Weeks ago, winter locked the Brooks Range mountains of Alaska's far northwest in its long, cold embrace, and it's clear that out there somewhere near the Arctic edge of the North American continent lies the body of Thomas Seibold. A search by Alaska State Troopers, complicated by no clear idea of where exactly to look for the German-born adventurer, ended in November. Friends and coworkers of Seibold from the Teaching Drum Outdoor School in Three Lakes, Wisc., took up the hunt afterwards, but they have gone home after a last-ditch effort found no trace.
"Makwa (the 'mate' of Teaching Drum founder and chief Tamarack Song) and I returned from Kotzebue, Alaska, without Thomas, but not empty-handed,'' Lety Seibel posted on the organization's Facebook page Wednesday. "We returned with an intimate understanding of the lay of the land, of what it is like to be up in the air searching, full of ideas of where to look next. We returned enriched by kindred relationships that continue to bloom and that empower our quest for Thomas in that vast and rugged land."
Friends of Seibold back in Wisconsin still hope to do more. They have asked the National Park Service, which was not involved in the original search, to scour portions of the Noatak National Preserve and the adjoining Gates of the Arctic National Park and Preserve north of where Seibold went missing. Teaching Drum says materials Seibold left behind at the Ambler River cabin where he was staying indicate he might have gone hiking in that area. Teaching Drum is trying, as well, to raise funds to finance a ground search. Whether anything actually happens on the ground in the cold, dark Arctic a long way north from the Teaching Drum compound in Wisconsin remains to be seen.
Teaching Drum is what might most accurately be called a New-Age collection of those who believe in and practice primitive, American Indian survival skills. Seibold's wife, Maggie Traylor-Seibold, who has taken the name Rose, is a struggling author of science-fiction now immersed in a year-long version of the school's "Wild Moon Immersion'' program. The Wild Moon program usually runs for one to three months. Participants pay $840 to $2,270 to live off the land as the Ojibwe Indians once did.
Traylor-Seibold's father, a Presbyterian minister in Texas, said Maggie temporarily left a year-long version of the immersion camp when the hunt for her husband was at its peak, but has since returned.
"Maggie went back to the group that is participating in the year-long wilderness experience because she needed to be engaged in activities ... (and) interacting with people,'' said the Rev. Charles Traylor when reached on his cell phone. "Sitting by the telephone hoping for something and imaging the worst would not be helpful. She's taking care of herself. She's engaged in a process of owning her emotions and her feelings."
There is limited contact with those in the Wild Moon Immersion, which Maggie Traylor-Seibold described this way in a blog post:
"Twenty-five adults, 17 children, 11 months, in the heat of summer, the dead of winter, living in the woods. We'll start out in tents and with matches, and graduate to bark and thatch lodges and bow drill fires. Our food will be supplemented with mostly organic fruits of agriculture, and we will have no sugar, no coffee, no processed foods, no media. We'll be learning how to forage, collect and prepare craft materials, tan hides, make fire, and most importantly how to work as a community."

* * * *

### Instruction A
Write out the article on the Seibold search again, starting at "Traylor-Seibold's father, a" and ending after "has since returned.", and substitute "Lutheran" for "Presbyterian".
The rows that follow are unrelated to the article.

* * * *

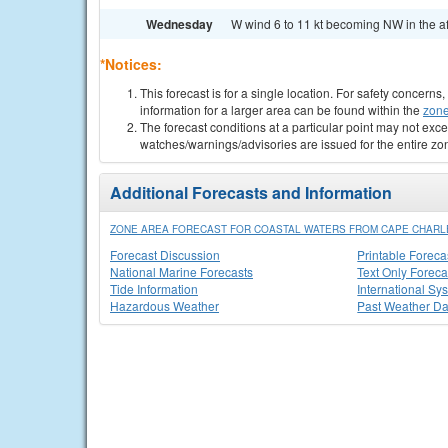
Wednesday
W wind 6 to 11 kt becoming NW in the af
*Notices:
This forecast is for a single location. For safety concern
information for a larger area can be found within the
zone
The forecast conditions at a particular point may not exce
watches/warnings/advisories are issued for the entire zo
Additional Forecasts and Information
ZONE AREA FORECAST FOR COASTAL WATERS FROM CAPE CHARLES
Forecast Discussion
Printable Foreca
National Marine Forecasts
Text Only Foreca
Tide Information
International Sy
Hazardous Weather
Past Weather Da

* * * *

### Instruction B
Pick out every row that holds the word "Forecasts", with matching case.

### Written answer A
Traylor-Seibold's father, a Lutheran minister in Texas, said Maggie temporarily left a year-long version of the immersion camp when the hunt for her husband was at its peak, but has since returned.

### Written answer B
Additional Forecasts and Information
National Marine Forecasts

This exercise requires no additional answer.